The White House and the Pentagon, these officials said, are pressuring intelligence analysts to highlight information that supports Bush’s Iraq policy and suppress information and analysis that might undercut congressional, public or international support for war.
The issue when Congress approved the Authorization for the Use of Military Force in the fall of 2002 was neither hindsight nor foresight, but plain sight. A small minority in Congress, refusing to see what wasn’t there, insisted the administration simply had not made the case for war.
Perhaps Dr.

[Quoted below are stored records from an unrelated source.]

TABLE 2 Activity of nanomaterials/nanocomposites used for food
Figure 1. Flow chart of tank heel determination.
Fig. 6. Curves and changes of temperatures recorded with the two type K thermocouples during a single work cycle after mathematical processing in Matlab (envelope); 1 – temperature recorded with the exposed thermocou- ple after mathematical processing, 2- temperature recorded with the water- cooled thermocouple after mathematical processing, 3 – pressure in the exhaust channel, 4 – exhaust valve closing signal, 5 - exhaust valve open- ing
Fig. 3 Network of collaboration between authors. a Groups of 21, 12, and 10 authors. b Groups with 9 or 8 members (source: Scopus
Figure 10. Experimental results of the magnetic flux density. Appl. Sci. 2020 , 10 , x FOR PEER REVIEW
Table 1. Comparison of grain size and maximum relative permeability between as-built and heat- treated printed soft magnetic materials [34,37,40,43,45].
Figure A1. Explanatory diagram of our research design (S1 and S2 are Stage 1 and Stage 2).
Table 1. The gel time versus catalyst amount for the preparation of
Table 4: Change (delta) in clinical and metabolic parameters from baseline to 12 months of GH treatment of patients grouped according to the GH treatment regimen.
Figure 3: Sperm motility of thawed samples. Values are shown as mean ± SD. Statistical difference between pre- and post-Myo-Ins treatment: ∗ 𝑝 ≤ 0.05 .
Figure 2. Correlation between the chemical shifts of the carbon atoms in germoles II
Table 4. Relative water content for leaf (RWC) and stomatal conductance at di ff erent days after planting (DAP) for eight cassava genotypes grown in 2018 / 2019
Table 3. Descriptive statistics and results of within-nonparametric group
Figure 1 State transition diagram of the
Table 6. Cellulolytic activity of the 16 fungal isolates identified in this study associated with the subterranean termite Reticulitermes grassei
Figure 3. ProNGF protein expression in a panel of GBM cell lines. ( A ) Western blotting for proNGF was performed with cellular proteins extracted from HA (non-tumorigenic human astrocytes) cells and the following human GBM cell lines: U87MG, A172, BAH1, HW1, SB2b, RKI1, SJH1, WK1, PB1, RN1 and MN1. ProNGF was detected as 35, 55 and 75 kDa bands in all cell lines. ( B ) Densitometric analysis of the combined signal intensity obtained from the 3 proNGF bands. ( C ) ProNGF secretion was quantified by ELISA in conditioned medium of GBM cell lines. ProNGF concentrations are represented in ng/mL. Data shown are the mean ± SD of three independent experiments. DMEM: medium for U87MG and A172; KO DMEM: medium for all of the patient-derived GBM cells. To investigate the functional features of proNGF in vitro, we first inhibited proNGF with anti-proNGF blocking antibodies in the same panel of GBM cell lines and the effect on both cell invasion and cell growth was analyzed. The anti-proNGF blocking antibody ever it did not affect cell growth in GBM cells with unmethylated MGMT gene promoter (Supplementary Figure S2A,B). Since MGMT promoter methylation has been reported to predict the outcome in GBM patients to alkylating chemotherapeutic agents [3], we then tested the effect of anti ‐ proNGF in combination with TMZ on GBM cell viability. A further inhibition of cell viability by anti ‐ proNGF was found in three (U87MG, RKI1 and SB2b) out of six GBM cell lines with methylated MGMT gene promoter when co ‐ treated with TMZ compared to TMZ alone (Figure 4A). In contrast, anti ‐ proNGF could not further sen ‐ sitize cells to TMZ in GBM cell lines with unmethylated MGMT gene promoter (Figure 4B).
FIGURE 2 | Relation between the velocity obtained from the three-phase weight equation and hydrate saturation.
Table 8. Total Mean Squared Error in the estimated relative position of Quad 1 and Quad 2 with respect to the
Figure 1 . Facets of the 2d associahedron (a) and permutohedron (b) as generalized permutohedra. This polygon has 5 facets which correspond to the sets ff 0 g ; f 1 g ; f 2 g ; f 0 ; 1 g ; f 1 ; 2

Rice had not heard about, or has since forgotten, the assessment of Iraq’s military capability offered by her predecessor at State, Colin Powell on February 24, 2001. “He has not developed any significant capability with respect to weapons of mass destruction,” Powell said, speaking of Saddam Hussein at a press conference in Cairo, Egypt. “He is unable to project conventional power against his neighbors.” Saddam would have made a remarkable advance in weaponry if he had acquired the vast stockpiles of chemical and biological weapons the Bush administration claimed he possessed and the ability to make and deliver a nuclear bomb, all in the 18 months between Powell’s statement that he had no capability and Rice’s warning of a “mushroom cloud.” And while it’s true that Powell, based on a good deal of false “intelligence,” later came to espouse the administration line, the ISG report confirmed his earlier statement.
So the United States waged a needless war that cost the lives of more than 4,000 U.S. military personnel and more than 100,000 Iraqi civilians, while leaving some 2.5 million to 3 million refugees homeless. Perhaps that’s why Dr. Rice, in her recent speech at the Republican National Convention, never mentioned the liberation of Iraq, or even the 10-year-old (and counting) war in Afghanistan. Nor did she warn of an assumed nuclear threat from Iran, though John McCain sounded that alarm in a pre-prime time speech that evening and Mitt Romney alluded to it briefly in his acceptance speech the following night. Rice did, however, describe a future in which we must be ready to defend nearly anyone almost anywhere on earth, “from Israel to Columbia, from Poland to the Philippines.”
And if we start another war in another land based on false intelligence and an overbearing desire to subordinate the fate of other people to our ambitions, Condoleezza Rice may get to address another convention and pretend it never happened.